#### [Collected data]
⟨

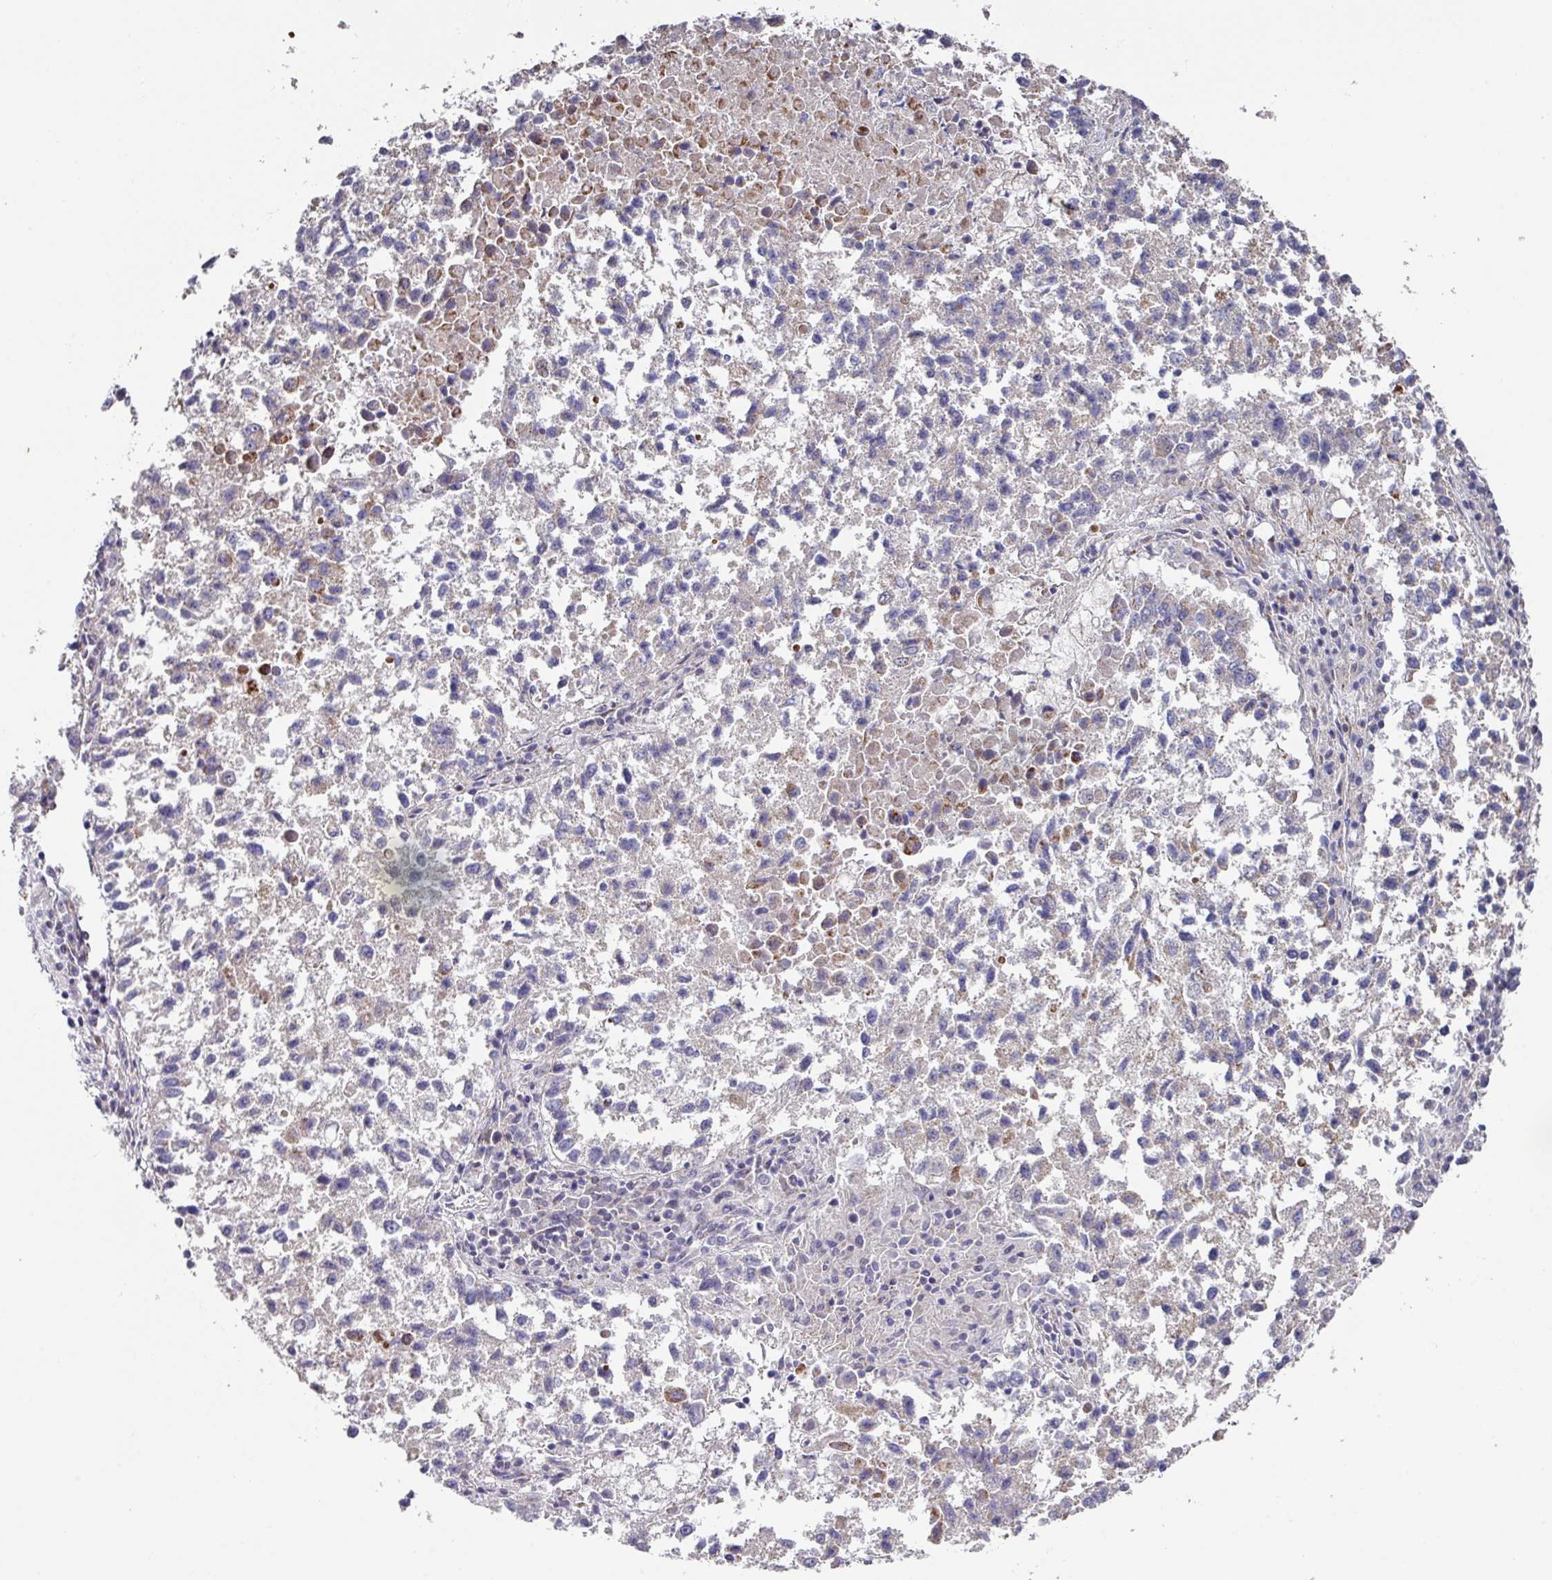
{"staining": {"intensity": "negative", "quantity": "none", "location": "none"}, "tissue": "lung cancer", "cell_type": "Tumor cells", "image_type": "cancer", "snomed": [{"axis": "morphology", "description": "Squamous cell carcinoma, NOS"}, {"axis": "topography", "description": "Lung"}], "caption": "An image of human lung cancer is negative for staining in tumor cells. (DAB immunohistochemistry (IHC) with hematoxylin counter stain).", "gene": "CBX7", "patient": {"sex": "male", "age": 73}}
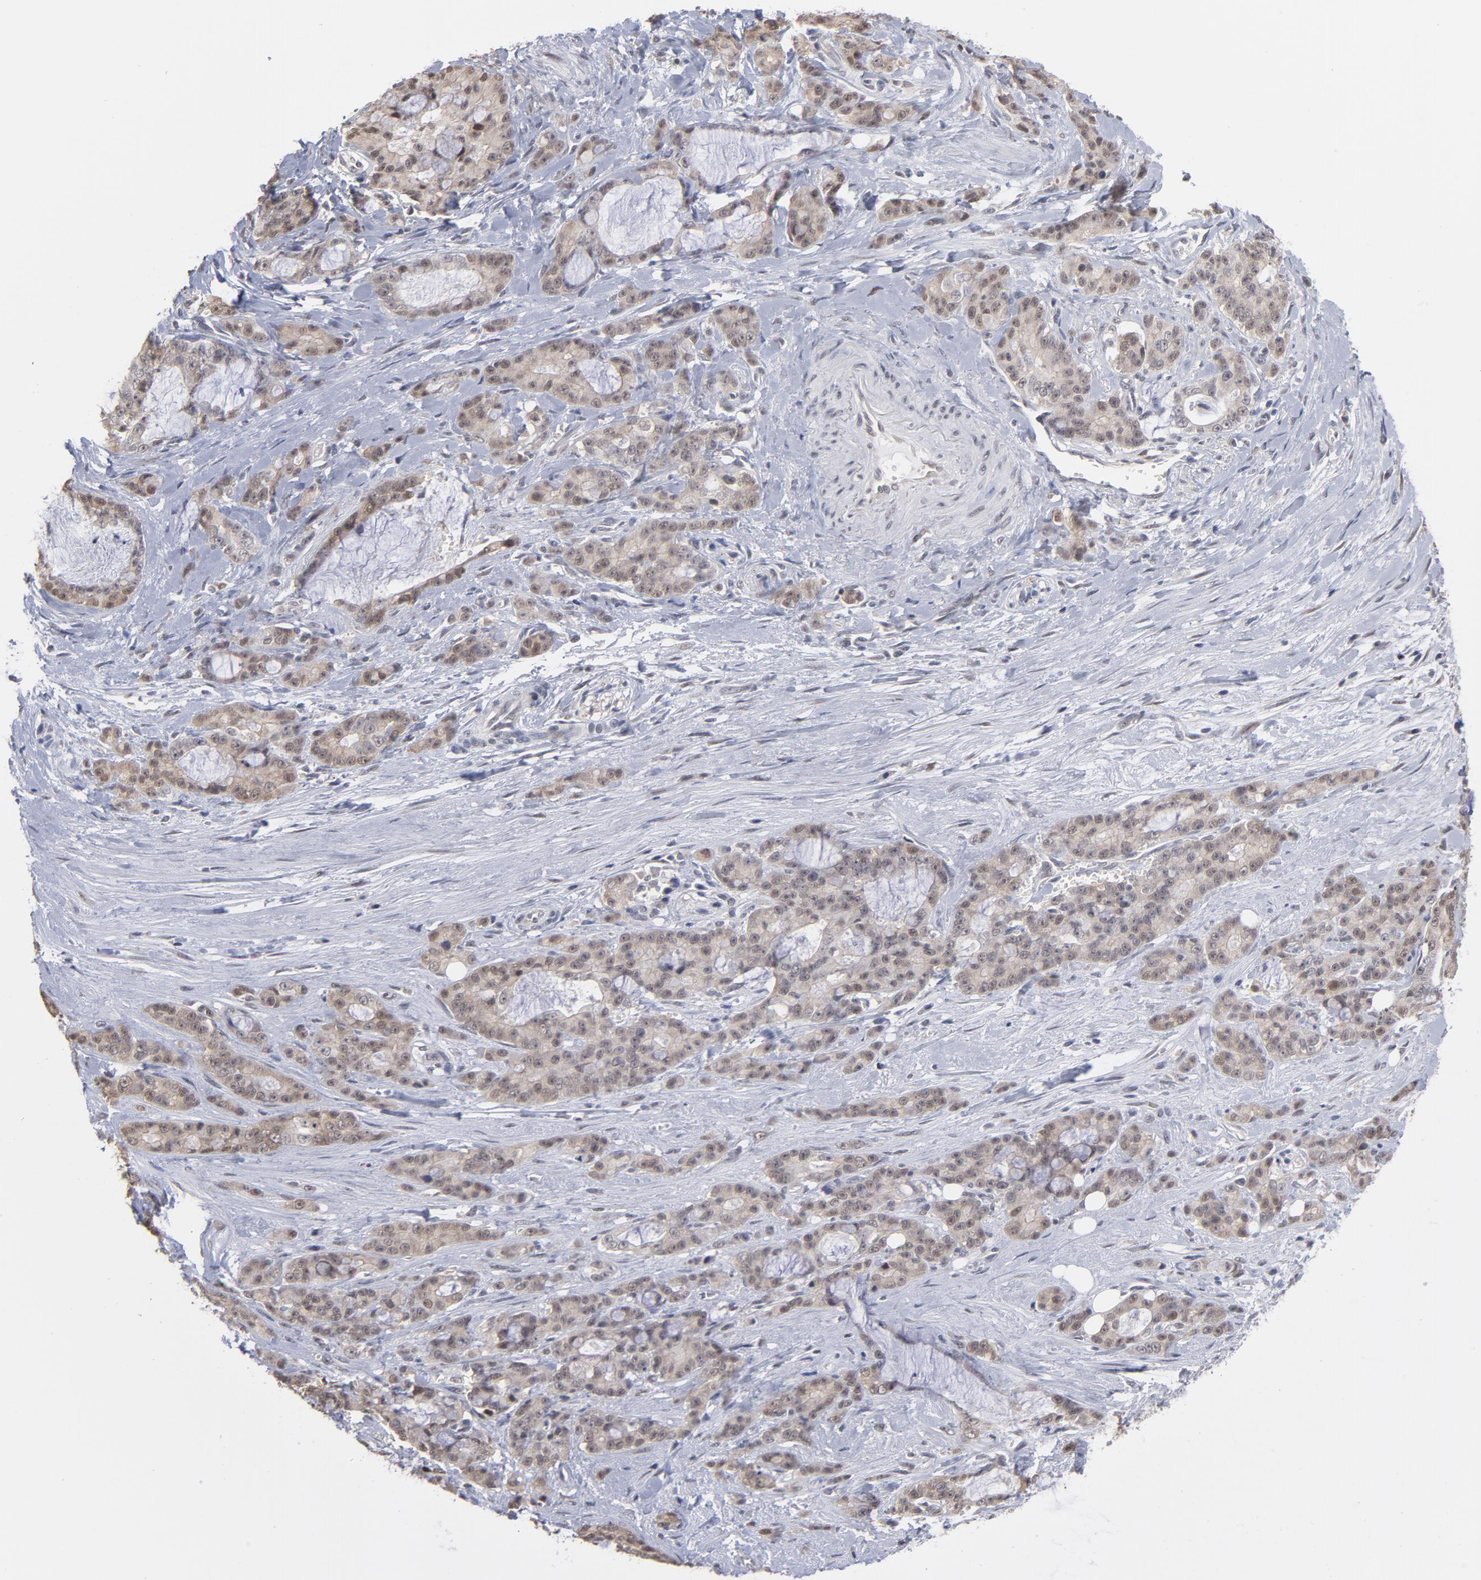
{"staining": {"intensity": "weak", "quantity": ">75%", "location": "cytoplasmic/membranous"}, "tissue": "pancreatic cancer", "cell_type": "Tumor cells", "image_type": "cancer", "snomed": [{"axis": "morphology", "description": "Adenocarcinoma, NOS"}, {"axis": "topography", "description": "Pancreas"}], "caption": "Protein expression by immunohistochemistry displays weak cytoplasmic/membranous staining in approximately >75% of tumor cells in pancreatic adenocarcinoma. (DAB = brown stain, brightfield microscopy at high magnification).", "gene": "OAS1", "patient": {"sex": "female", "age": 73}}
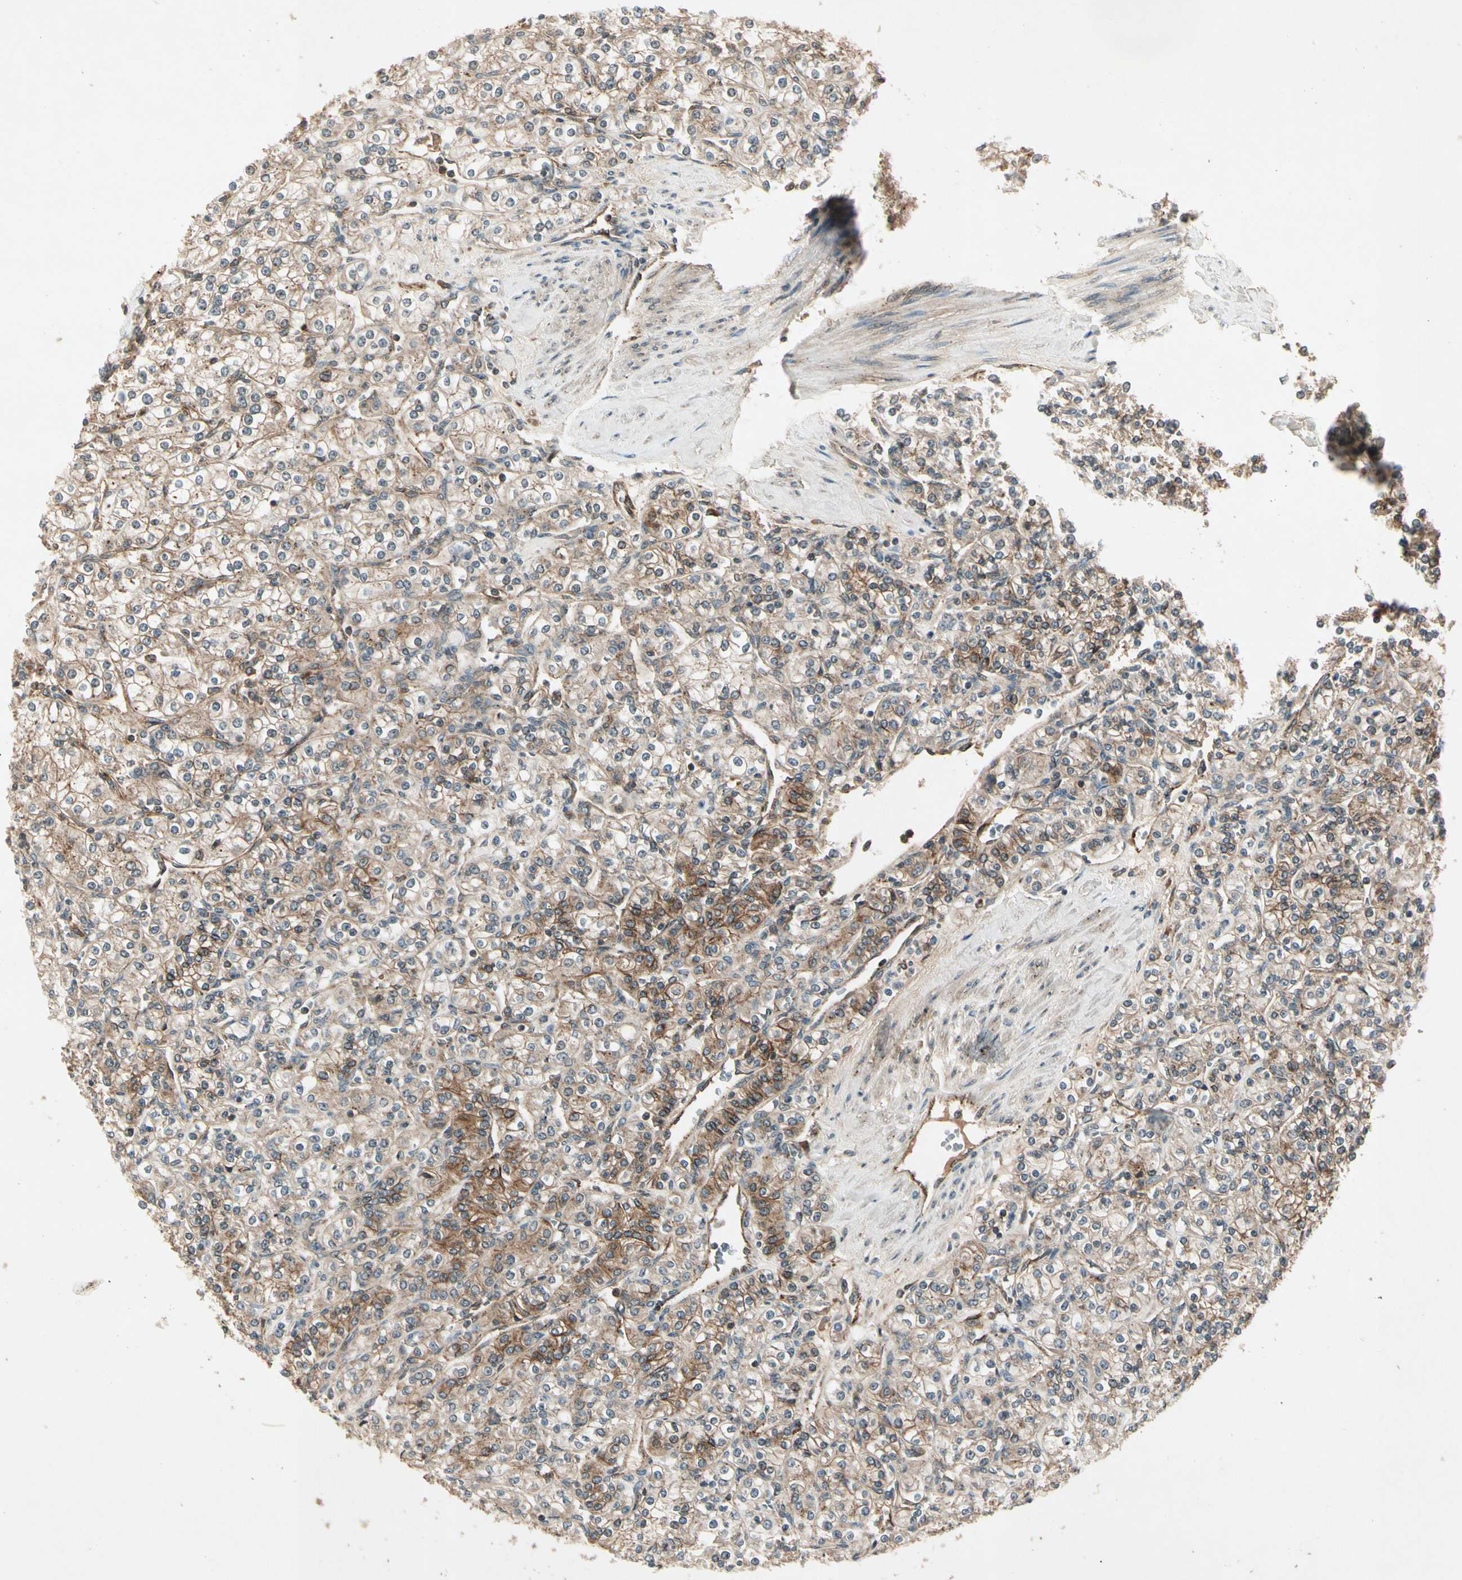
{"staining": {"intensity": "moderate", "quantity": "<25%", "location": "cytoplasmic/membranous"}, "tissue": "renal cancer", "cell_type": "Tumor cells", "image_type": "cancer", "snomed": [{"axis": "morphology", "description": "Adenocarcinoma, NOS"}, {"axis": "topography", "description": "Kidney"}], "caption": "Human adenocarcinoma (renal) stained for a protein (brown) exhibits moderate cytoplasmic/membranous positive expression in approximately <25% of tumor cells.", "gene": "FLOT1", "patient": {"sex": "male", "age": 77}}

⟩

#### [What you have to do]
Any picture in the data is to be skipped, while each line is returned exactly as written.

#### [Result below]
{"staining": {"intensity": "negative", "quantity": "none", "location": "none"}, "tissue": "lung cancer", "cell_type": "Tumor cells", "image_type": "cancer", "snomed": [{"axis": "morphology", "description": "Squamous cell carcinoma, NOS"}, {"axis": "topography", "description": "Lung"}], "caption": "An image of human lung cancer is negative for staining in tumor cells. (DAB immunohistochemistry (IHC) with hematoxylin counter stain).", "gene": "CBX7", "patient": {"sex": "male", "age": 73}}
{"staining": {"intensity": "weak", "quantity": ">75%", "location": "cytoplasmic/membranous"}, "tissue": "pancreatic cancer", "cell_type": "Tumor cells", "image_type": "cancer", "snomed": [{"axis": "morphology", "description": "Adenocarcinoma, NOS"}, {"axis": "topography", "description": "Pancreas"}], "caption": "Protein expression by immunohistochemistry displays weak cytoplasmic/membranous staining in approximately >75% of tumor cells in pancreatic adenocarcinoma. (DAB = brown stain, brightfield microscopy at high magnification).", "gene": "OAS1", "patient": {"sex": "female", "age": 73}}
{"staining": {"intensity": "moderate", "quantity": "<25%", "location": "cytoplasmic/membranous"}, "tissue": "renal cancer", "cell_type": "Tumor cells", "image_type": "cancer", "snomed": [{"axis": "morphology", "description": "Adenocarcinoma, NOS"}, {"axis": "topography", "description": "Kidney"}], "caption": "Human adenocarcinoma (renal) stained for a protein (brown) exhibits moderate cytoplasmic/membranous positive expression in approximately <25% of tumor cells.", "gene": "FLOT1", "patient": {"sex": "male", "age": 77}}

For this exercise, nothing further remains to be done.